Изменить размер шрифта - +
Но ведь никто не может принудить ее к этому, если она сама не захочет. Он казался ей совсем чужим и далеким. И вообще, зачем он ей, что он может ей дать? Ничего. Она разобьет сердце матери, отец будет рвать и метать, а брат скажет: «Какая же ты дура, я ведь тебя предупреждал». В нижнем ящике комода у нее лежало двенадцать свитеров, после школы ее ждал колледж, куча парней умирала от желания встречаться с ней, парней, которые состояли одновременно и в химическом кружке, и в футбольной команде и у которых никогда не хватило бы дерзости поцеловать ее так, как целовал Эйс.

Эти отметины на груди не сойдут много дней. Каждый раз, когда она распахнет блузку, расстегнет лифчик и проведет по ним кончиками пальцев, на глазах у нее будут выступать слезы. Девчонкам вроде нее это ни к чему, вот потому-то Рикки Шапиро и передумала. Ведь если она не остановит его сейчас, то потом уже не сможет остановить.

— Погоди, — сказал Эйс, когда она оттолкнула его, — Это ведь была твоя идея.

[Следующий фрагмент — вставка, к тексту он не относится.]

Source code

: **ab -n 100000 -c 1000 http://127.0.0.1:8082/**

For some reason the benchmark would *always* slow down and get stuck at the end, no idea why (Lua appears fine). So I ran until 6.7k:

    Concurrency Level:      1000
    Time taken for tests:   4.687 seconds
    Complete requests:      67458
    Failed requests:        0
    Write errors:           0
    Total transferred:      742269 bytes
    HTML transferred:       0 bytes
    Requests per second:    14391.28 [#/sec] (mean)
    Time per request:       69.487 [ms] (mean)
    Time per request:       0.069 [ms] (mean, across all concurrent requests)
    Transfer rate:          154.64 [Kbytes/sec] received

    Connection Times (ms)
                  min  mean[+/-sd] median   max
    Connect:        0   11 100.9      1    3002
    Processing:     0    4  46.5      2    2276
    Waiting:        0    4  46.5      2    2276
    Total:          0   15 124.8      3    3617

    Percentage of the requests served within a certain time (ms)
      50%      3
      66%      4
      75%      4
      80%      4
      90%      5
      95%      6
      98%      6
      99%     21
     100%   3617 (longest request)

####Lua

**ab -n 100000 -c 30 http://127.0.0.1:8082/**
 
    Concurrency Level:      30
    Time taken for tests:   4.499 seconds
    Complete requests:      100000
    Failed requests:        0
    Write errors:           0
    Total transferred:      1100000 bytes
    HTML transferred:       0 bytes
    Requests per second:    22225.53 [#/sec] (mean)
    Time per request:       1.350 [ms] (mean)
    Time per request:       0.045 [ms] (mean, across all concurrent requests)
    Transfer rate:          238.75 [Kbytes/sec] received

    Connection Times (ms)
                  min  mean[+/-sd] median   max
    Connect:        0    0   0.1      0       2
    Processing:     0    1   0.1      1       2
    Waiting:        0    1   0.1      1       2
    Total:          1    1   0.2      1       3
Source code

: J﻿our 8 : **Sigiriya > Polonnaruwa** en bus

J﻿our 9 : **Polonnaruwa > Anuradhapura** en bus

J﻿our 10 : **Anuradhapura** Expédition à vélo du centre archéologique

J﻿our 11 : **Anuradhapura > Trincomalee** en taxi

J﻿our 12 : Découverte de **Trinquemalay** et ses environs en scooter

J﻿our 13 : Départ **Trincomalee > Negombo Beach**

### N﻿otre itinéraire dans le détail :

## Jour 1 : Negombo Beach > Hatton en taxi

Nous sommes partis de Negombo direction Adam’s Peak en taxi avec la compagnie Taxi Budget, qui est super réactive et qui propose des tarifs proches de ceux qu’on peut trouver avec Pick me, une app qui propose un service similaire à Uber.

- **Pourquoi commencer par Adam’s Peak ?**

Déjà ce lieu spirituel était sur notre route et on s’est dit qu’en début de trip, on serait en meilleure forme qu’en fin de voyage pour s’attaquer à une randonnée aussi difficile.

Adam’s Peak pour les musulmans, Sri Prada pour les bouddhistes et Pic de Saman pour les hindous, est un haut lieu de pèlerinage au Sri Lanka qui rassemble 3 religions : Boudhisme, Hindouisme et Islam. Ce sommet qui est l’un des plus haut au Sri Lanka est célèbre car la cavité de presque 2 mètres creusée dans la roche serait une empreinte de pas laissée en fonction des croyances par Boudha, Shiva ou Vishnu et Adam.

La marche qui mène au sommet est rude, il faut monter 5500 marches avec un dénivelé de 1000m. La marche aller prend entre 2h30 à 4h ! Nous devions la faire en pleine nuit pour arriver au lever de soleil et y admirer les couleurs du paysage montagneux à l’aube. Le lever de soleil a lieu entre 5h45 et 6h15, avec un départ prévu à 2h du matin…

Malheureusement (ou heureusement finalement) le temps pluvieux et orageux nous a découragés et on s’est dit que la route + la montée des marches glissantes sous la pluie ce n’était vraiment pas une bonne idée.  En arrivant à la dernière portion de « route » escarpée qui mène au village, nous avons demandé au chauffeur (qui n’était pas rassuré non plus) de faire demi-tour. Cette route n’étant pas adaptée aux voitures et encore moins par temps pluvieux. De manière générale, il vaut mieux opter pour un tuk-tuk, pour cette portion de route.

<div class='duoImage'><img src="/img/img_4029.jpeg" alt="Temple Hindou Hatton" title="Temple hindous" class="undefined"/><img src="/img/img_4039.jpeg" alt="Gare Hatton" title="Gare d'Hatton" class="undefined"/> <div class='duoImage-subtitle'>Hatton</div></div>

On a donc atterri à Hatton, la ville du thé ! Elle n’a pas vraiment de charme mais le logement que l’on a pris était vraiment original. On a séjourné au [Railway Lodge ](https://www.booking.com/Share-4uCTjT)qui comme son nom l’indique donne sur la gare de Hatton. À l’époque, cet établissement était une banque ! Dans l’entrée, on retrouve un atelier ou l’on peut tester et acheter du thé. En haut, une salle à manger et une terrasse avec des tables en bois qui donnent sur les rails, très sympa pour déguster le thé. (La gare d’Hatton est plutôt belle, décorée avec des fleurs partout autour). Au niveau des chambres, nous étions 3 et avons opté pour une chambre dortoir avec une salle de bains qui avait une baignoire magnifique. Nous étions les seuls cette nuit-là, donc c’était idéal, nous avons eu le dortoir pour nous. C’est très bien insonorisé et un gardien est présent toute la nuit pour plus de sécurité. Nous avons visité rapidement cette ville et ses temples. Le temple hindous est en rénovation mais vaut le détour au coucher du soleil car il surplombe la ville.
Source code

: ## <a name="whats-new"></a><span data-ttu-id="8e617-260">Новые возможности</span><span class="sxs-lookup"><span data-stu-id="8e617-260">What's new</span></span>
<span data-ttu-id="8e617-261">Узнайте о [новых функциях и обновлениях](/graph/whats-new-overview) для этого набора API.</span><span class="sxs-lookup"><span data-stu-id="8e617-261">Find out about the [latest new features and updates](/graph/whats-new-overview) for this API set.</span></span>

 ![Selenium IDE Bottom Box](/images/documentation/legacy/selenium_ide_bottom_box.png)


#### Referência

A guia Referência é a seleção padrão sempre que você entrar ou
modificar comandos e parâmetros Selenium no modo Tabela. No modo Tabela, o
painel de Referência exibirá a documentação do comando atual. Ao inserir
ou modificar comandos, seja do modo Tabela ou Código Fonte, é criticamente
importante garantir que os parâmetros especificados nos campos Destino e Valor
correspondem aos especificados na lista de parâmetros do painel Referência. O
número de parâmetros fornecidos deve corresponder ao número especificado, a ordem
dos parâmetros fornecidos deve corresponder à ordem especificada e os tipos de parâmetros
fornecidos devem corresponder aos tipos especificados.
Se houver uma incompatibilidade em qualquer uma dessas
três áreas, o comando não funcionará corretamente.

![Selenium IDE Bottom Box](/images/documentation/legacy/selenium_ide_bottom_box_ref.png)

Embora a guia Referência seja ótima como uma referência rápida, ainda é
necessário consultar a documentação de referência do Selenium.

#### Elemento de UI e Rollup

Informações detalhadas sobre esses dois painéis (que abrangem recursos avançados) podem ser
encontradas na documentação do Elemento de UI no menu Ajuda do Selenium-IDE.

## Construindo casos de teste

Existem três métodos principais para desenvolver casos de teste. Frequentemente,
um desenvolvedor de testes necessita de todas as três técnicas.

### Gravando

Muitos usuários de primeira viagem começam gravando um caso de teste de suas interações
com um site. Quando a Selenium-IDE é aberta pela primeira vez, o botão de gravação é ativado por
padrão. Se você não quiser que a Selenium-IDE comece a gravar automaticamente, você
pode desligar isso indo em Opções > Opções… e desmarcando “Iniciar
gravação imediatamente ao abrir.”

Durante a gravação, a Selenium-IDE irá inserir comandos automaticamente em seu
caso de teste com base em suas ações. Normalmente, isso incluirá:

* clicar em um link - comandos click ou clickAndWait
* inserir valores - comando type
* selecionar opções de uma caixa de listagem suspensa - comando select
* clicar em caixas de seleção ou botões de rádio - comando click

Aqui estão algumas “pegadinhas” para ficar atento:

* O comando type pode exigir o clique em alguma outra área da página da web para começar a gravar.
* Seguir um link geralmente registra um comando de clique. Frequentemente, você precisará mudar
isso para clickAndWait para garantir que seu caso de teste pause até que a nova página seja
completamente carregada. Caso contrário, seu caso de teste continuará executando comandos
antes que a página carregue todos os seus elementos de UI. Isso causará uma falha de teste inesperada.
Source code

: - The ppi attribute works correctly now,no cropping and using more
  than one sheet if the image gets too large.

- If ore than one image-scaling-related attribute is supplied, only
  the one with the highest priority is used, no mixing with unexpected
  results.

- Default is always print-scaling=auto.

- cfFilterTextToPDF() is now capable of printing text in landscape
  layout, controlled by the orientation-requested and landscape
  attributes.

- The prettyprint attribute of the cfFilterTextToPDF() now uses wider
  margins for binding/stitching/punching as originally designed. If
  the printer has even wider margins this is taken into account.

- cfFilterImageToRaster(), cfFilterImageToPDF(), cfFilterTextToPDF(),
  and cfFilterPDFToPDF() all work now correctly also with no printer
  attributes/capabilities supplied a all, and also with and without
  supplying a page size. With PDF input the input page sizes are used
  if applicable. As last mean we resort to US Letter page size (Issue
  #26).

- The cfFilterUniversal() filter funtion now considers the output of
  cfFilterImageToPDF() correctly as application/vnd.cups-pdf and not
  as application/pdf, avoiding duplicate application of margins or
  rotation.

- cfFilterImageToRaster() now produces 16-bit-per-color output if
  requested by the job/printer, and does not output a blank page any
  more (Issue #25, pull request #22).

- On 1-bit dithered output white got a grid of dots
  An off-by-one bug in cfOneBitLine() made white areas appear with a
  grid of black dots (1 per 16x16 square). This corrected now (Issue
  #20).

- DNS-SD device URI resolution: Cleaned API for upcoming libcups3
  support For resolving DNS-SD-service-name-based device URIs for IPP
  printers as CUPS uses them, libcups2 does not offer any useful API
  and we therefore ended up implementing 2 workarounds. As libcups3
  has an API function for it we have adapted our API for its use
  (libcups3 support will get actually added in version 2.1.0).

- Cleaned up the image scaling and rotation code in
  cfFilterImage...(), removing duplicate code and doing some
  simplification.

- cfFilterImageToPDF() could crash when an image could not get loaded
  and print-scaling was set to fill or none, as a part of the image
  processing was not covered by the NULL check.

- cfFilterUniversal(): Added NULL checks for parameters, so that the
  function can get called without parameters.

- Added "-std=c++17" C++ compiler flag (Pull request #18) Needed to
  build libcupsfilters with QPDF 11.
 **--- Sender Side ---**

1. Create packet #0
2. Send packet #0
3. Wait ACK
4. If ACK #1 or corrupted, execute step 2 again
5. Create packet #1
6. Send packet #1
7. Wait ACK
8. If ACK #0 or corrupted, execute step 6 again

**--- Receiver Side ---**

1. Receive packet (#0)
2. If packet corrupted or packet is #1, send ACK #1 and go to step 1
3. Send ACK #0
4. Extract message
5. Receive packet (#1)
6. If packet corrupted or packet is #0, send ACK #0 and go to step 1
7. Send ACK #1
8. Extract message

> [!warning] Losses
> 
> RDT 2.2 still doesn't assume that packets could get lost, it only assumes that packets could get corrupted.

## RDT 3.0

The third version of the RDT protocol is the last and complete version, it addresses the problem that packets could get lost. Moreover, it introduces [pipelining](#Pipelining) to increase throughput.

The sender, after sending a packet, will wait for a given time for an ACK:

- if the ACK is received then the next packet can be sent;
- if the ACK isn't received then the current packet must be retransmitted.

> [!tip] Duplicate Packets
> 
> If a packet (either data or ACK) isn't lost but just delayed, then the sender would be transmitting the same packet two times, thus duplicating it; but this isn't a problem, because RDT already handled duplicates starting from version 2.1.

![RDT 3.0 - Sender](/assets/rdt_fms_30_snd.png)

Ее родители уехали во Фрипорт, в свой любимый французский ресторан, а Дэнни, бросив своих товарищей из математического кружка в боулинге, отправился на берег ручья за школой — курить марихуану и слушать транзисторный приемник. Ее никогда бы не застукали, но она могла сама загнать себя в угол.

— Я не могу, — пробормотала Рикки.

Она впустила его в окно примерно час назад. Щенка она велела оставить во дворе, и время от времени до них доносилось слабое повизгивание, но они продолжали целоваться, словно обезумев. А потом собачье поскуливание проникло в сознание Рикки, и она запаниковала. Ей вспомнились Кэти Корриган и другие такие же девушки. Они заливали прически лаком и подводили глаза так жирно, что казались избитыми, а порой исчезали за считанные недели до выпуска, усланные зачем-то к неведомой тетушке или дядюшке в какой-нибудь медвежий угол. Возвращались они на следующую осень, мрачные и подавленные, и обращались с ними как с преступницами.

Дрожа, Рикки вывернулась из рук Эйса и встала.

— Ладно, — не стал настаивать Эйс. Он успел скинуть рубашку, но теперь протянул руку, надел ее и принялся застегивать пуговицы, — Ничего страшного.

Рикки дышала часто-часто. Эйсу показалось, что она ударит его, если он сделает слишком быстрое движение.

— Я сделала ошибку, — произнесла Рикки. Она подошла к шкафу, вытащила банный халат и натянула его. — Мы не подходим друг другу, — Она взяла с туалетного столика щетку — дорогую, французскую, с черепаховой ручкой — и размеренными сильными движениями принялась расчесывать волосы, — Ты даже контрольную самостоятельно сделать не можешь.

Она положила щетку, ей хотелось плакать. Эйс вскинул на нее недоумевающий взгляд.

— Ты даже не понимаешь, что тебя оскорбляют!

Эйс вместо ответа поднялся, заправил рубаху в штаны и взял с плетеного стула куртку.

— Не вздумай никому об этом растрепать, — предупредила Рикки, — Ты не можешь так со мной поступить!

Эйс подошел к окну и открыл его, потом встал на стул.

— Послушай, мне жаль, — сказала она. — Я не хотела тебя обидеть.

— А с чего ты взяла, что я обиделся?

Чего-чего, а такого удовольствия он доставлять ей не собирался. Не хватало только, чтобы она поняла, что творится у него в душе. Он вылез в окно и спрыгнул на землю. Щенок, ждавший в темноте, поднялся, отряхнулся, потом подошел к Эйсу и прильнул к его ногам.

— Хороший мальчик, — прошептал Эйс.

Он чувствовал себя таким опустошенным, что не стал даже доискиваться причин столь резкой перемены в поведении Рикки. Он никогда и не считал, будто заслуживает чего-то хорошего в жизни, а теперь понял, что получит даже меньше ожидаемого.